POJ2386 Lake Counting

题目描述

Due to recent rains, water has pooled in various places in Farmer John’s field, which is represented by a rectangle of N x M (1 <= N <= 100; 1 <= M <= 100) squares. Each square contains either water (‘W’) or dry land (’.’). Farmer John would like to figure out how many ponds have formed in his field. A pond is a connected set of squares with water in them, where a square is considered adjacent to all eight of its neighbors.

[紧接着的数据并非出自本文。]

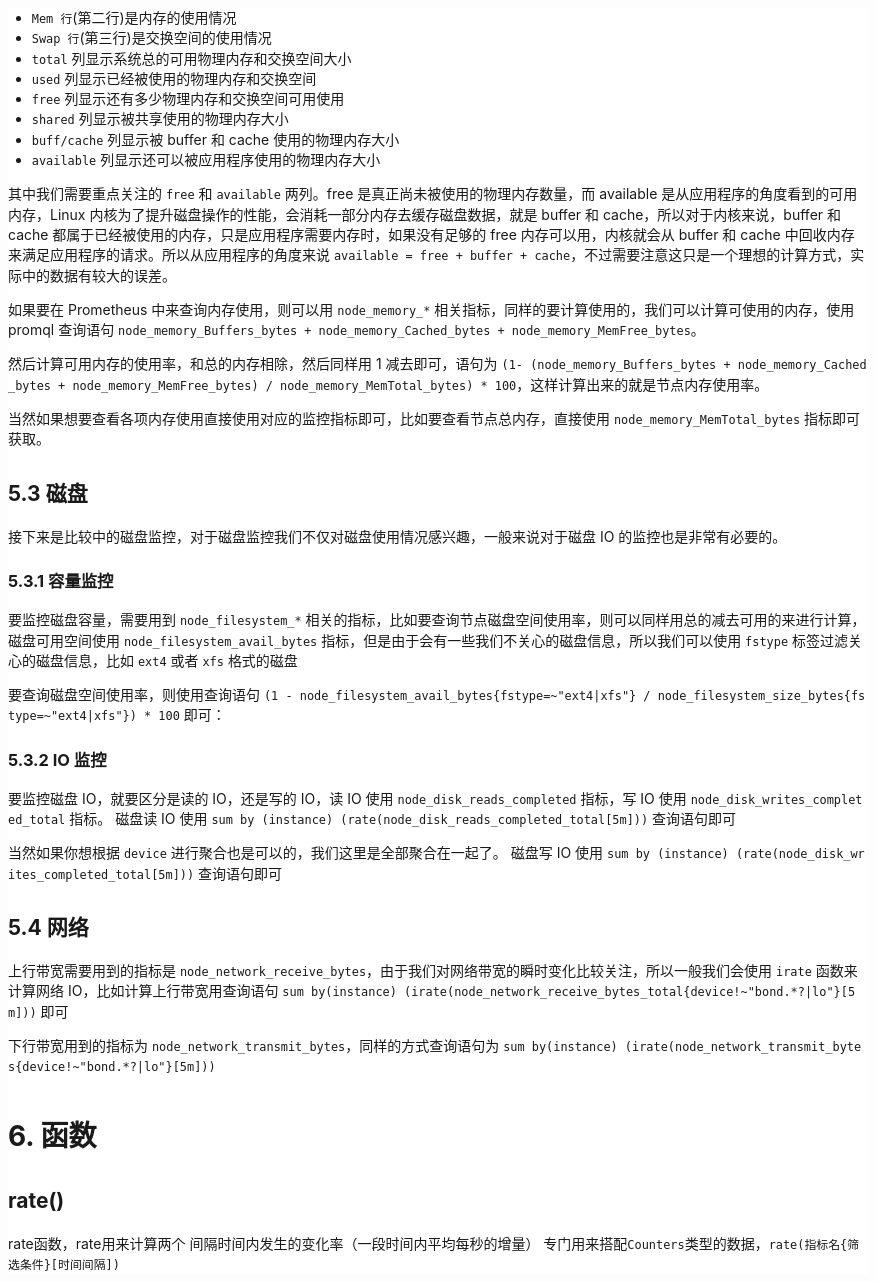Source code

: - `Mem 行`(第二行)是内存的使用情况
- `Swap 行`(第三行)是交换空间的使用情况
- `total` 列显示系统总的可用物理内存和交换空间大小
- `used` 列显示已经被使用的物理内存和交换空间
- `free` 列显示还有多少物理内存和交换空间可用使用
- `shared` 列显示被共享使用的物理内存大小
- `buff/cache` 列显示被 buffer 和 cache 使用的物理内存大小
- `available` 列显示还可以被应用程序使用的物理内存大小

其中我们需要重点关注的 `free` 和 `available` 两列。free 是真正尚未被使用的物理内存数量，而 available 是从应用程序的角度看到的可用内存，Linux 内核为了提升磁盘操作的性能，会消耗一部分内存去缓存磁盘数据，就是 buffer 和 cache，所以对于内核来说，buffer 和 cache 都属于已经被使用的内存，只是应用程序需要内存时，如果没有足够的 free 内存可以用，内核就会从 buffer 和 cache 中回收内存来满足应用程序的请求。所以从应用程序的角度来说 `available = free + buffer + cache`，不过需要注意这只是一个理想的计算方式，实际中的数据有较大的误差。

如果要在 Prometheus 中来查询内存使用，则可以用 `node_memory_*` 相关指标，同样的要计算使用的，我们可以计算可使用的内存，使用 promql 查询语句 `node_memory_Buffers_bytes + node_memory_Cached_bytes + node_memory_MemFree_bytes`。

然后计算可用内存的使用率，和总的内存相除，然后同样用 1 减去即可，语句为 `(1- (node_memory_Buffers_bytes + node_memory_Cached_bytes + node_memory_MemFree_bytes) / node_memory_MemTotal_bytes) * 100`，这样计算出来的就是节点内存使用率。

当然如果想要查看各项内存使用直接使用对应的监控指标即可，比如要查看节点总内存，直接使用 `node_memory_MemTotal_bytes` 指标即可获取。

## 5.3 磁盘

接下来是比较中的磁盘监控，对于磁盘监控我们不仅对磁盘使用情况感兴趣，一般来说对于磁盘 IO 的监控也是非常有必要的。

### 5.3.1 容量监控

要监控磁盘容量，需要用到 `node_filesystem_*` 相关的指标，比如要查询节点磁盘空间使用率，则可以同样用总的减去可用的来进行计算，磁盘可用空间使用 `node_filesystem_avail_bytes` 指标，但是由于会有一些我们不关心的磁盘信息，所以我们可以使用 `fstype` 标签过滤关心的磁盘信息，比如 `ext4` 或者 `xfs` 格式的磁盘

要查询磁盘空间使用率，则使用查询语句 `(1 - node_filesystem_avail_bytes{fstype=~"ext4|xfs"} / node_filesystem_size_bytes{fstype=~"ext4|xfs"}) * 100` 即可：

### 5.3.2 IO 监控

要监控磁盘 IO，就要区分是读的 IO，还是写的 IO，读 IO 使用 `node_disk_reads_completed` 指标，写 IO 使用 `node_disk_writes_completed_total` 指标。
磁盘读 IO 使用 `sum by (instance) (rate(node_disk_reads_completed_total[5m]))` 查询语句即可

当然如果你想根据 `device` 进行聚合也是可以的，我们这里是全部聚合在一起了。
磁盘写 IO 使用 `sum by (instance) (rate(node_disk_writes_completed_total[5m]))` 查询语句即可

## 5.4 网络

上行带宽需要用到的指标是 `node_network_receive_bytes`，由于我们对网络带宽的瞬时变化比较关注，所以一般我们会使用 `irate` 函数来计算网络 IO，比如计算上行带宽用查询语句 `sum by(instance) (irate(node_network_receive_bytes_total{device!~"bond.*?|lo"}[5m]))` 即可

下行带宽用到的指标为 `node_network_transmit_bytes`，同样的方式查询语句为 `sum by(instance) (irate(node_network_transmit_bytes{device!~"bond.*?|lo"}[5m]))`

# 6. 函数

## rate()
rate函数，rate用来计算两个 间隔时间内发生的变化率（一段时间内平均每秒的增量）
专门用来搭配`Counters`类型的数据，`rate(指标名{筛选条件}[时间间隔])`
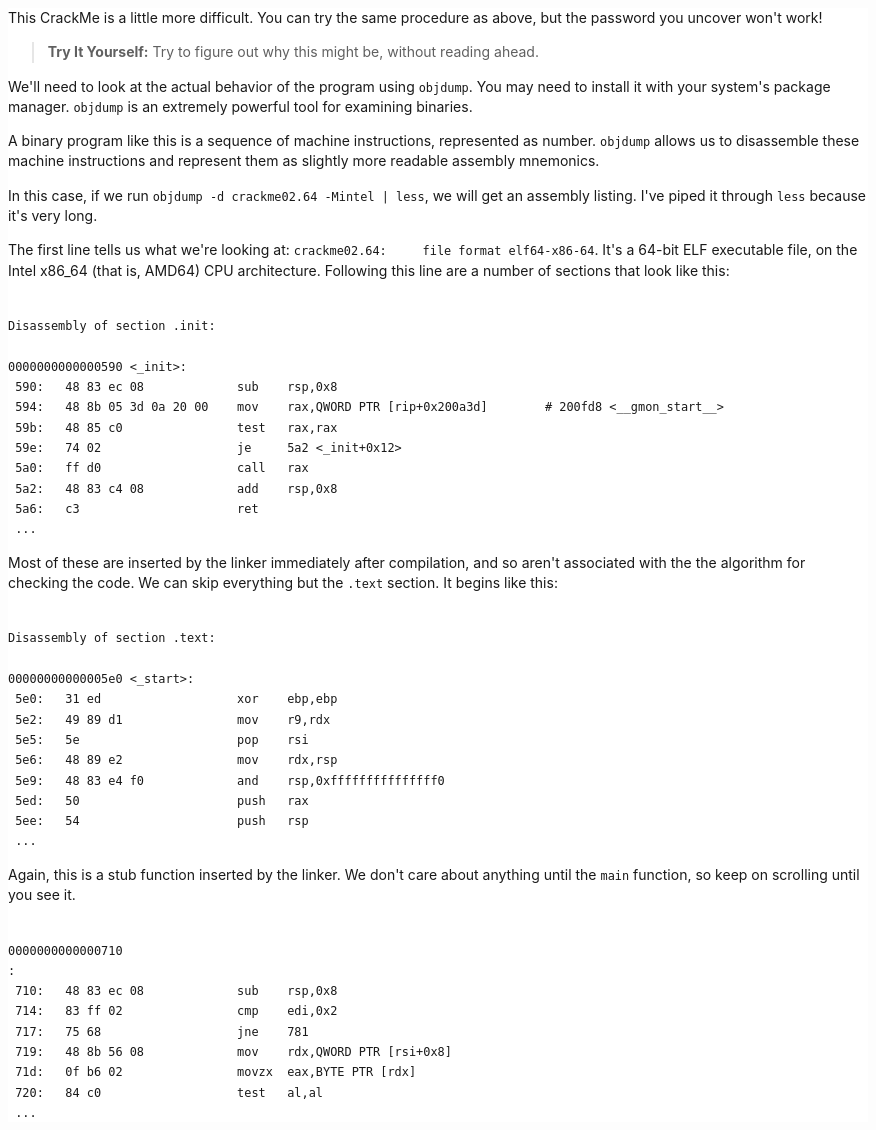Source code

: This CrackMe is a little more difficult. You can try the same procedure as above, but the password you uncover won't work!

> **Try It Yourself:** Try to figure out why this might be, without reading ahead.

We'll need to look at the actual behavior of the program using `objdump`. You may need to install it with your system's package manager.
`objdump` is an extremely powerful tool for examining binaries. 

A binary program like this is a sequence of machine instructions, represented as number. `objdump` allows us to disassemble these machine instructions and represent them as slightly more readable assembly mnemonics.

In this case, if we run `objdump -d crackme02.64 -Mintel | less`, we will get an assembly listing. I've piped it through `less` because it's very long.

The first line tells us what we're looking at: `crackme02.64:     file format elf64-x86-64`. It's a 64-bit ELF executable file, on the Intel x86_64 (that is, AMD64) CPU architecture. Following this line are a number of sections that look like this:

<pre><code>
Disassembly of section .init:

0000000000000590 <_init>:
 590:   48 83 ec 08             sub    rsp,0x8
 594:   48 8b 05 3d 0a 20 00    mov    rax,QWORD PTR [rip+0x200a3d]        # 200fd8 <__gmon_start__>
 59b:   48 85 c0                test   rax,rax
 59e:   74 02                   je     5a2 <_init+0x12>
 5a0:   ff d0                   call   rax
 5a2:   48 83 c4 08             add    rsp,0x8
 5a6:   c3                      ret 
 ...
</code></pre>

Most of these are inserted by the linker immediately after compilation, and so aren't associated with the the algorithm for checking the code. We can skip everything but the `.text` section. It begins like this:

<pre><code>
Disassembly of section .text:

00000000000005e0 <_start>:
 5e0:   31 ed                   xor    ebp,ebp
 5e2:   49 89 d1                mov    r9,rdx
 5e5:   5e                      pop    rsi
 5e6:   48 89 e2                mov    rdx,rsp
 5e9:   48 83 e4 f0             and    rsp,0xfffffffffffffff0
 5ed:   50                      push   rax
 5ee:   54                      push   rsp
 ...
</code></pre>

Again, this is a stub function inserted by the linker. We don't care about anything until the `main` function, so keep on scrolling until you see it.

<pre><code>
0000000000000710 <main>:
 710:   48 83 ec 08             sub    rsp,0x8
 714:   83 ff 02                cmp    edi,0x2
 717:   75 68                   jne    781 <main+0x71>
 719:   48 8b 56 08             mov    rdx,QWORD PTR [rsi+0x8]
 71d:   0f b6 02                movzx  eax,BYTE PTR [rdx]
 720:   84 c0                   test   al,al
 ...
</code></pre>

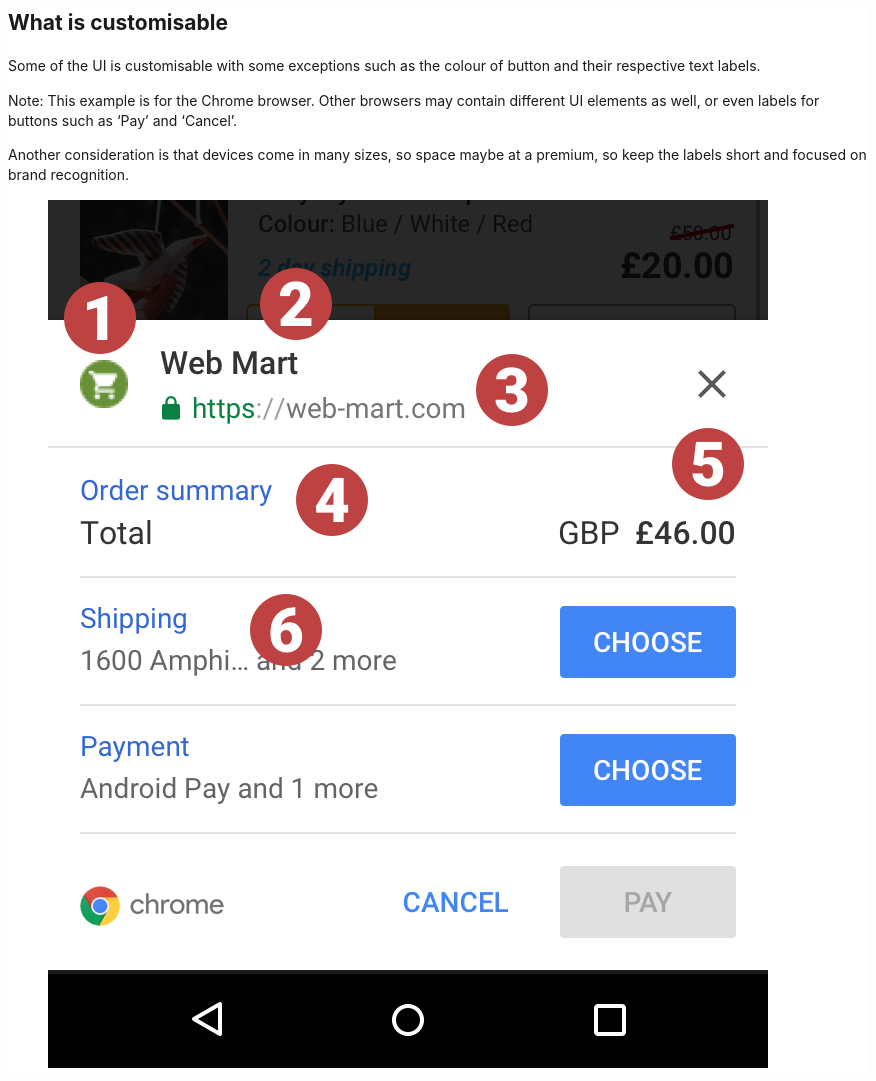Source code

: <div class="clearfix"></div>


## What is customisable
Some of the UI is customisable with some exceptions such as the
colour of button and their respective text labels.

Note: This example is for the Chrome browser. Other browsers
may contain different UI elements as well, or even labels for
buttons such as ‘Pay’ and ‘Cancel’.


Another consideration is that devices come in many sizes, so
space maybe at a premium, so keep the labels short and focused
on brand recognition.

<div class="attempt-right">
  <figure>
    <img src="images/what-can-be-changed.png"
    alt="This is an example what parts of the Payment Request API can be changed.">
  </figure>
</div>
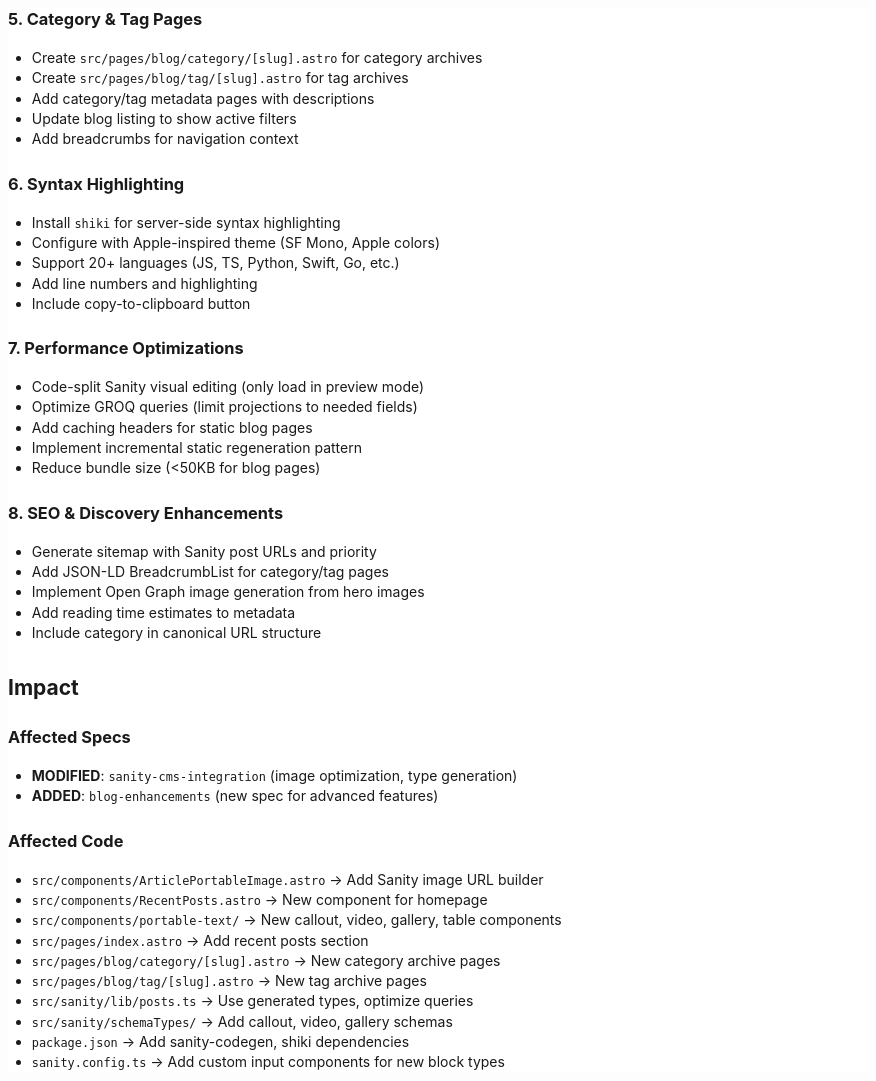 ### 5. Category & Tag Pages

- Create `src/pages/blog/category/[slug].astro` for category archives
- Create `src/pages/blog/tag/[slug].astro` for tag archives
- Add category/tag metadata pages with descriptions
- Update blog listing to show active filters
- Add breadcrumbs for navigation context

### 6. Syntax Highlighting

- Install `shiki` for server-side syntax highlighting
- Configure with Apple-inspired theme (SF Mono, Apple colors)
- Support 20+ languages (JS, TS, Python, Swift, Go, etc.)
- Add line numbers and highlighting
- Include copy-to-clipboard button

### 7. Performance Optimizations

- Code-split Sanity visual editing (only load in preview mode)
- Optimize GROQ queries (limit projections to needed fields)
- Add caching headers for static blog pages
- Implement incremental static regeneration pattern
- Reduce bundle size (<50KB for blog pages)

### 8. SEO & Discovery Enhancements

- Generate sitemap with Sanity post URLs and priority
- Add JSON-LD BreadcrumbList for category/tag pages
- Implement Open Graph image generation from hero images
- Add reading time estimates to metadata
- Include category in canonical URL structure

## Impact

### Affected Specs

- **MODIFIED**: `sanity-cms-integration` (image optimization, type generation)
- **ADDED**: `blog-enhancements` (new spec for advanced features)

### Affected Code

- `src/components/ArticlePortableImage.astro` → Add Sanity image URL builder
- `src/components/RecentPosts.astro` → New component for homepage
- `src/components/portable-text/` → New callout, video, gallery, table components
- `src/pages/index.astro` → Add recent posts section
- `src/pages/blog/category/[slug].astro` → New category archive pages
- `src/pages/blog/tag/[slug].astro` → New tag archive pages
- `src/sanity/lib/posts.ts` → Use generated types, optimize queries
- `src/sanity/schemaTypes/` → Add callout, video, gallery schemas
- `package.json` → Add sanity-codegen, shiki dependencies
- `sanity.config.ts` → Add custom input components for new block types

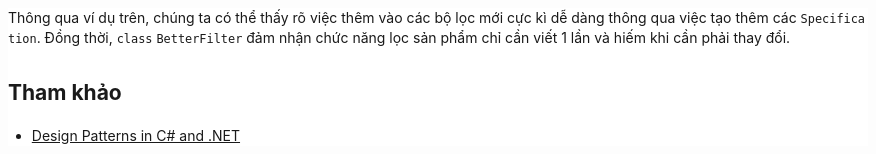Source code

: Thông qua ví dụ trên, chúng ta có thể thấy rõ việc thêm vào các bộ lọc mới cực kì dễ dàng
thông qua việc tạo thêm các `Specification`. Đồng thời, `class` `BetterFilter` đảm nhận
chức năng lọc sản phẩm chỉ cần viết 1 lần và hiếm khi cần phải thay đổi.

## Tham khảo

- [Design Patterns in C# and .NET](https://www.udemy.com/course/design-patterns-csharp-dotnet/)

题目和UVA572一毛一样，就是换了个符号表示，不多说了。
日常安利本题我的博客

思路分析

我光明正大的表示，就是划水，你打我啊～～～

代码

#include<stdio.h>
#include<string.h>
#include<math.h>
#include<algorithm>
#include<iostream>
#include<string>
#include <set>
#include<time.h>
using namespace std ;

#define mem(a) memset(a,0,sizeof(a))
#define ll long long

const double eps = 1e-8;
const int maxn = 110;//须填写
const int inf = 0x3f3f3f3f;

char pic[maxn][maxn];
int vis[maxn][maxn];
int n,m;

void dfs(int x, int y, int s)
{
    if(x<0||y<0||x>=m||y>=n)
        return ;
    for(int i=-1;i<2;i++)
    {
        for(int j=-1;j<2;j++)
        {
            if(vis[i+x][j+y] == 0&&pic[i+x][j+y]=='W')
            {
                vis[i+x][j+y] = s;
                dfs(i+x,j+y,s);
            }
        }
    }
}

int main()
{
    //freopen("in.txt", "r", stdin);
    //freopen("sample.out", "w", stdout);
    int results;
    scanf("%d%d",&m,&n);

    results = 0;
    mem(vis);
    for(int i=0;i<m;i++)
    {
        scanf("%s",pic[i]);
    }
    for(int i=0;i<m;i++)
    {
        for(int j=0;j<n;j++)
        {
            if(vis[i][j] == 0&&pic[i][j]=='W')
            {
                vis[i][j] = ++results;
                dfs(i,j,results);
            }
        }
    }
    printf("%d\n",results);

    return 0;
}